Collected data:
Segment Open
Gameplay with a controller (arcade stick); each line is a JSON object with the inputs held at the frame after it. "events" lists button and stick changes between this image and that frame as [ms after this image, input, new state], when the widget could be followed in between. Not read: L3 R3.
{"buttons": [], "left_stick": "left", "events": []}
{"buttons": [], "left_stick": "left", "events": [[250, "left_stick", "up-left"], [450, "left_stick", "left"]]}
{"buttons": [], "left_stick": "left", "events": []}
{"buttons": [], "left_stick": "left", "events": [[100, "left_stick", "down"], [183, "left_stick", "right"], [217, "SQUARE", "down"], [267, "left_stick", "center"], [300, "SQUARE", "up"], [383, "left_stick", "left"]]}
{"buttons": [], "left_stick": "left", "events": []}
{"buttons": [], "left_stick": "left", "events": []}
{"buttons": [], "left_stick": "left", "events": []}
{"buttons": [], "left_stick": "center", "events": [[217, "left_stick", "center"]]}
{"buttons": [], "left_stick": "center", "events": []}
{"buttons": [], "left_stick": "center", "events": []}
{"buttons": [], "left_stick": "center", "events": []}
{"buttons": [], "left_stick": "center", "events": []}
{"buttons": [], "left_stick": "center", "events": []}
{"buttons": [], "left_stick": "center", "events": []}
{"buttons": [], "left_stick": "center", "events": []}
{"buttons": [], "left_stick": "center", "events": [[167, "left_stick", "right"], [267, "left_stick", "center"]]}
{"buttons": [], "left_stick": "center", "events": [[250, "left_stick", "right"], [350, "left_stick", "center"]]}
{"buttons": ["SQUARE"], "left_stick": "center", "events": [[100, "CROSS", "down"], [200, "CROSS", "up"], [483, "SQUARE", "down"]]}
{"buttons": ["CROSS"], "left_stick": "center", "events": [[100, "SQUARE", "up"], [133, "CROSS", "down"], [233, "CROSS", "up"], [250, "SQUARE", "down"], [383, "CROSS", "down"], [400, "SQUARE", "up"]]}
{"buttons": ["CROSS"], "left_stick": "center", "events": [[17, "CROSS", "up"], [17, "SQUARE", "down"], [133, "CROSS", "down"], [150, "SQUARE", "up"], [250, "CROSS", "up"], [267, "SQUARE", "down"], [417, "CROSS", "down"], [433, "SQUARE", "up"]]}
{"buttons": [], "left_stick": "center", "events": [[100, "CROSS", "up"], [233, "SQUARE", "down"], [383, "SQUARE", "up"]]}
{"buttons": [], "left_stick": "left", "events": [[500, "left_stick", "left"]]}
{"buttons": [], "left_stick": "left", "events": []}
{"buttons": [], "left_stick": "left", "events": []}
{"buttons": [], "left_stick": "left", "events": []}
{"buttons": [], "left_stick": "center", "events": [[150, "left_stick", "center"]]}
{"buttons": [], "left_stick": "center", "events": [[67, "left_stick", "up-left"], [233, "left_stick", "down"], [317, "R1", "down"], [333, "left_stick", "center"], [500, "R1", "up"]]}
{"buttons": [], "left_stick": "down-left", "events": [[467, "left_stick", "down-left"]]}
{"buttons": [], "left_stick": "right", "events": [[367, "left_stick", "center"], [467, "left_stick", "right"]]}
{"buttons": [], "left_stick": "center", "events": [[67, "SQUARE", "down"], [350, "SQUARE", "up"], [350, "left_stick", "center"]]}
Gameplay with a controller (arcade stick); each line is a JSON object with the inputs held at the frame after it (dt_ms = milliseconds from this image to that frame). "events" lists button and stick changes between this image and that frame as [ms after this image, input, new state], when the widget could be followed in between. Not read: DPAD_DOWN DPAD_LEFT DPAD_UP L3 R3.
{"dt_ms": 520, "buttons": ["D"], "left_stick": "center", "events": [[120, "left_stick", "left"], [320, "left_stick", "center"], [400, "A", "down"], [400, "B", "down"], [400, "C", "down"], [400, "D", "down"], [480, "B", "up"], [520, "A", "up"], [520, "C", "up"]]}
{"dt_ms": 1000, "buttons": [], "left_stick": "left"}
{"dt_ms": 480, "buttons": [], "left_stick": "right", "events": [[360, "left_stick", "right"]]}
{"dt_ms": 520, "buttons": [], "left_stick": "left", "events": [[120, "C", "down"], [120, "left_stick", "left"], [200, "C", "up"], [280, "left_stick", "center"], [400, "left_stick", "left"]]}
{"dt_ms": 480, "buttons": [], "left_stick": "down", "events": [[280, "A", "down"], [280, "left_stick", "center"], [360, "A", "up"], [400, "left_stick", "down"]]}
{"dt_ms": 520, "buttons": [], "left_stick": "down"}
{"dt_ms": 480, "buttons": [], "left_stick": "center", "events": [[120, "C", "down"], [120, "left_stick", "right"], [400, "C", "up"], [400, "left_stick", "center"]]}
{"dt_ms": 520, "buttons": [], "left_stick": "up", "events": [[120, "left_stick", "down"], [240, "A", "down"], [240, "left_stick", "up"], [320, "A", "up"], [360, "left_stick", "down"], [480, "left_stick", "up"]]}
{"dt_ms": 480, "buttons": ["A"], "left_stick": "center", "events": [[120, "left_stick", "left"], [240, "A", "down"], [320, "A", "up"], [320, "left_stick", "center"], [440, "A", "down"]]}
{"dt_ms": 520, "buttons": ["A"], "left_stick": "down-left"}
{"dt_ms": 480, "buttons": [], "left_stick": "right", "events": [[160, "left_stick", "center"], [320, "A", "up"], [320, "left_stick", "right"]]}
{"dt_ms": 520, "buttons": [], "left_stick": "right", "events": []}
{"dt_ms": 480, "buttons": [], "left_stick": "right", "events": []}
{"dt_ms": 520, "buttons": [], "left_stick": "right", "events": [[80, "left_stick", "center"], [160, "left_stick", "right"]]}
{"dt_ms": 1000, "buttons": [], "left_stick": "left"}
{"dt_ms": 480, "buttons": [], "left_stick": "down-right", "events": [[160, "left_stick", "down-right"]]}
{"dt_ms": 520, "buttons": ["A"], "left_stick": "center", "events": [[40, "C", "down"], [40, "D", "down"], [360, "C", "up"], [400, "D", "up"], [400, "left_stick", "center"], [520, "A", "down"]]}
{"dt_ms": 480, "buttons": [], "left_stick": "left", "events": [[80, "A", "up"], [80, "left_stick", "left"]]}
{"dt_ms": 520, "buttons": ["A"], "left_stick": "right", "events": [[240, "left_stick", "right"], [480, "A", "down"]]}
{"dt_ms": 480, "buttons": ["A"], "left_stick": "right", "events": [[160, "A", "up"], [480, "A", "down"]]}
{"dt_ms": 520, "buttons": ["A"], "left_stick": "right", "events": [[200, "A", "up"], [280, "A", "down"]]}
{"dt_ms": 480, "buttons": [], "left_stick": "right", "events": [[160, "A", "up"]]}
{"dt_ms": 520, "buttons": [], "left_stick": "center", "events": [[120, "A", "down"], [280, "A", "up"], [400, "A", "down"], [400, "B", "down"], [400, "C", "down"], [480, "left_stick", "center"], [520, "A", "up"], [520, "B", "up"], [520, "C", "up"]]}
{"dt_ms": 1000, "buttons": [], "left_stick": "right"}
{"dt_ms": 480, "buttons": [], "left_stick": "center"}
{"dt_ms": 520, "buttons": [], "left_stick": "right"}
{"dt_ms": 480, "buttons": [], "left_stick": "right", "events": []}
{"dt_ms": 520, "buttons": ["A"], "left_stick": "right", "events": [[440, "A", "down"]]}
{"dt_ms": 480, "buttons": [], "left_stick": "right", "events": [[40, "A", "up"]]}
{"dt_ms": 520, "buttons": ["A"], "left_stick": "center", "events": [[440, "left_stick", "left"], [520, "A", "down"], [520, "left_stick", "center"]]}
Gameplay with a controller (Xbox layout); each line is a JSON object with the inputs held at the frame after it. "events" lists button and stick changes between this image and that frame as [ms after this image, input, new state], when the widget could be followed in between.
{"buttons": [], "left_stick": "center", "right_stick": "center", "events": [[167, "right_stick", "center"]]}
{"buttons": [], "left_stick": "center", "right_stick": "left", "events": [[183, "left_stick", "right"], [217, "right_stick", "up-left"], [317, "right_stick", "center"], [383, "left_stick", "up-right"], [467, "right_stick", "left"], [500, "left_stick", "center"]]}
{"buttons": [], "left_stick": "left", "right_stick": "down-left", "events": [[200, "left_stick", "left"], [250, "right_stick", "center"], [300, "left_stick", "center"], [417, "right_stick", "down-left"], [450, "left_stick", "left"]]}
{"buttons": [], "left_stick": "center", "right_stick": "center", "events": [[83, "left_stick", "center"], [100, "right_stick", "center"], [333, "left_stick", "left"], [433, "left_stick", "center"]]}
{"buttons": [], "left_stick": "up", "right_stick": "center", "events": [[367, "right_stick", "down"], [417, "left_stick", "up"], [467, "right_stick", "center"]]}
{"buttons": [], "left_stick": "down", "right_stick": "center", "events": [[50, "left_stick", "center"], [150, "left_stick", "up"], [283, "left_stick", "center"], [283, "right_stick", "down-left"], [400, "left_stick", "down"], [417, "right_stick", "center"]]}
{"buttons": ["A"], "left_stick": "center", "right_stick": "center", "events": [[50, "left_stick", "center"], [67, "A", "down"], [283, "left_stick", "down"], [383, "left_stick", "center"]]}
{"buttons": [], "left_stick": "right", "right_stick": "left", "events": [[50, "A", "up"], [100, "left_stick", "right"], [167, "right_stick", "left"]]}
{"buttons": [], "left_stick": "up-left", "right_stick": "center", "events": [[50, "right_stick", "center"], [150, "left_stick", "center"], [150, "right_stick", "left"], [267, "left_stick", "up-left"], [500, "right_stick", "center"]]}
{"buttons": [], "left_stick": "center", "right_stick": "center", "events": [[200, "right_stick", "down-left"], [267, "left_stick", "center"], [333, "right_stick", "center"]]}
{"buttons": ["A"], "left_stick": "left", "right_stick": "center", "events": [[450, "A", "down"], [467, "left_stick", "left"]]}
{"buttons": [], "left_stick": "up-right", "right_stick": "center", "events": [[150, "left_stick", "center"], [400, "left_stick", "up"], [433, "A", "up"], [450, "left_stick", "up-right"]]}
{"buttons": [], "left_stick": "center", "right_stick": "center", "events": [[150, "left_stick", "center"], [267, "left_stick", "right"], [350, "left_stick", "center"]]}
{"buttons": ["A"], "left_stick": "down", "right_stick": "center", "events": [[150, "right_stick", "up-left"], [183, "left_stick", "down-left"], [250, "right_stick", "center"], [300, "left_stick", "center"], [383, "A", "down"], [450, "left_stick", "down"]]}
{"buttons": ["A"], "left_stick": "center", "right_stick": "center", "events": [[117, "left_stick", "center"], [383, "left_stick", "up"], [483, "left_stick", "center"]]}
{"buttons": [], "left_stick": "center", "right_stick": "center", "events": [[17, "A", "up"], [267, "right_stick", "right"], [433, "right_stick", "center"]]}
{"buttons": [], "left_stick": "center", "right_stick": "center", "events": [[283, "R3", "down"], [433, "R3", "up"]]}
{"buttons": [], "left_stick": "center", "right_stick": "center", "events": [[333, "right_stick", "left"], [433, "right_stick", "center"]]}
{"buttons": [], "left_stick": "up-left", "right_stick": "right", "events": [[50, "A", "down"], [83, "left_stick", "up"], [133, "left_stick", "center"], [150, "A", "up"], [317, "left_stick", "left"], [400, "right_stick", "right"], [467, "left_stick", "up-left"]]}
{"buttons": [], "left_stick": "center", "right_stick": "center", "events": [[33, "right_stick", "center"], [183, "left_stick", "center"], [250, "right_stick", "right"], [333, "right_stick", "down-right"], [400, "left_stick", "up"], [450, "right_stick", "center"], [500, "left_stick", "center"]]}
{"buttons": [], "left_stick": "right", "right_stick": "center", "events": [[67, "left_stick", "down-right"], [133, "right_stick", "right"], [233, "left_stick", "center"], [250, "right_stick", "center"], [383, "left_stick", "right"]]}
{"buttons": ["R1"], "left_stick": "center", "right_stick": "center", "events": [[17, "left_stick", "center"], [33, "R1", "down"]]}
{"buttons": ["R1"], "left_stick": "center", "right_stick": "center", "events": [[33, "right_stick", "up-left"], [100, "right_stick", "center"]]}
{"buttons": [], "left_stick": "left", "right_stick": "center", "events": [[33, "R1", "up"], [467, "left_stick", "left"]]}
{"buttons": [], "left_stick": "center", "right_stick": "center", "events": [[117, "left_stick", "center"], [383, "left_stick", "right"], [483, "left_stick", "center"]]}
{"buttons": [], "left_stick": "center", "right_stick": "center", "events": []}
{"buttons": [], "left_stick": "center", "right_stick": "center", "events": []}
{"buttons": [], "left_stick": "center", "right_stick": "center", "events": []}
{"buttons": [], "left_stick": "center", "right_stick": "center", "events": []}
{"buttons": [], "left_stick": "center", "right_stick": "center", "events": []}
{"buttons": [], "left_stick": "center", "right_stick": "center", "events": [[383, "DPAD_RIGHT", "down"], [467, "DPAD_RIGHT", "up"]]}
Segment Closed
Look through the entries above and list every line containing "state".

SOLVED EXERCISE —
Gameplay with a controller (arcade stick); each line is a JSON object with the inputs held at the frame after it. "events" lists button and stick changes between this image and that frame as [ms after this image, input, new state], when the widget could be followed in between. Not read: L3 R3.
Gameplay with a controller (arcade stick); each line is a JSON object with the inputs held at the frame after it (dt_ms = milliseconds from this image to that frame). "events" lists button and stick changes between this image and that frame as [ms after this image, input, new state], when the widget could be followed in between. Not read: DPAD_DOWN DPAD_LEFT DPAD_UP L3 R3.
Gameplay with a controller (Xbox layout); each line is a JSON object with the inputs held at the frame after it. "events" lists button and stick changes between this image and that frame as [ms after this image, input, new state], when the widget could be followed in between.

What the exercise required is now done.